Why the problem bites hard

One response is to say that outcomes are irrelevant and what matters is the intention or choice. Both drivers made the same reckless decision, so both deserve equal condemnation. This is clean, but almost nobody actually believes it in practice, and our legal systems don't reflect it either. Attempted murder is punished less severely than completed murder in virtually every jurisdiction. There is something in our moral psychology that attaches to outcomes, and dismissing that entirely feels like it loses something real about moral responsibility.

The deeper difficulty comes with constitutive luck. If your dispositions — your capacity for empathy, your impulse control, your susceptibility to anger or addiction — are substantially shaped by genetics and early environment, then what exactly are we holding you responsible for when we praise your generosity or condemn your cruelty? The person raised in poverty and chaos who commits a crime, and the person raised in stability and warmth who does not, may have exercised similar degrees of agency relative to the options their circumstances made available. We punish the outcomes of luck dressed up as character.

This is not a fringe worry. Research in behavioral genetics and developmental psychology has made the problem more acute, not less. Traits relevant to moral behavior — aggression, conscientiousness, risk tolerance — show substantial heritability. This doesn't eliminate agency, but it complicates any picture of the self as the uncaused author of its own choices.

The positions on offer and their costs

Philosophers have taken roughly three approaches. The control principle, defended rigorously by Kant and his inheritors, holds that only what falls under the agent's rational will is morally assessable. The implication is radical: most of what we actually judge in ourselves and others turns out to be morally arbitrary. We should respond to this with something closer to compassion and institutional correction than blame.

A second approach bites the bullet in the other direction. Philosophers like Michael Moore argue that moral luck is real and legitimate — that outcomes genuinely matter to moral assessment, not just to our psychology. On this view, the driver who killed someone really is more blameworthy, not merely unluckier, and we should own that rather than pretend otherwise.

A third approach, associated with work by philosophers like Dana Zimmerman and more recently by situationist critics, questions whether the self doing the controlling is itself coherent enough to bear the weight we put on it. If luck goes all the way down — through character, through prior causes, through the social conditions that shaped what options ever felt available — the entire framework of individual desert may need rebuilding from scratch.
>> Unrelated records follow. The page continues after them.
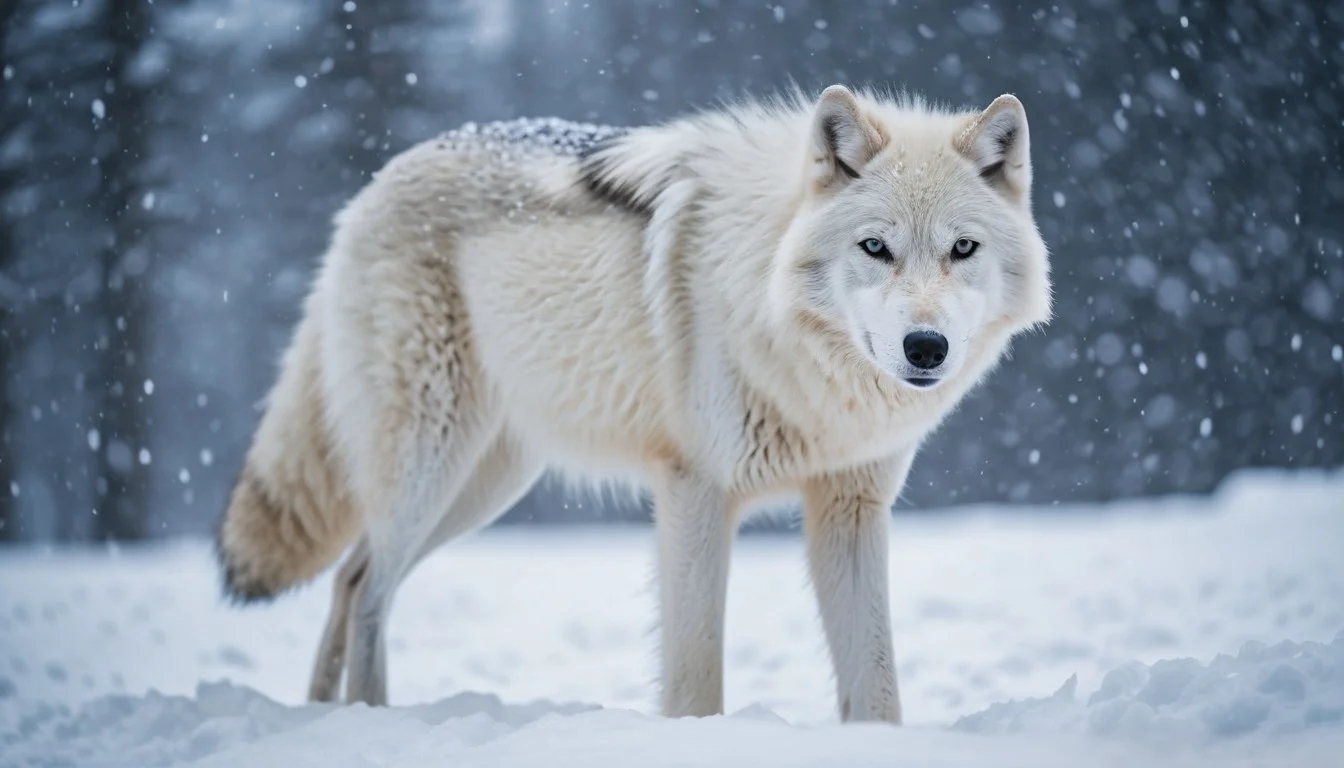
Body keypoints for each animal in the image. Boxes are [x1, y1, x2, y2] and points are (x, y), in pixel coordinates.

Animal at [214, 84, 1052, 724]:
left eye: (963, 249)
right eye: (876, 248)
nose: (925, 348)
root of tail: (371, 186)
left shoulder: (850, 510)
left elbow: (876, 682)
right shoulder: (695, 491)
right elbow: (695, 674)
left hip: (484, 484)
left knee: (349, 576)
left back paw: (325, 716)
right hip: (431, 462)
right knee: (367, 589)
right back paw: (367, 719)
What follows for secular ethics

For anyone building an ethics without recourse to souls, divine judgment, or metaphysical free will, moral luck is not a problem to explain away. It is a productive pressure point. It pushes secular ethical frameworks toward emphasizing forward-looking over backward-looking judgments — less about what someone deserves for past conduct, more about what responses will reduce future harm and support human flourishing.

This doesn't dissolve responsibility entirely. Holding people accountable still serves real functions: it shapes behavior, expresses communal values, and protects potential victims. But it should induce a kind of epistemic humility about condemnation. The person we are judging most harshly may differ from us primarily in the accidents of birth and circumstance — and recognizing that is not moral softness. It is the honest application of the control principle we already claim to believe in.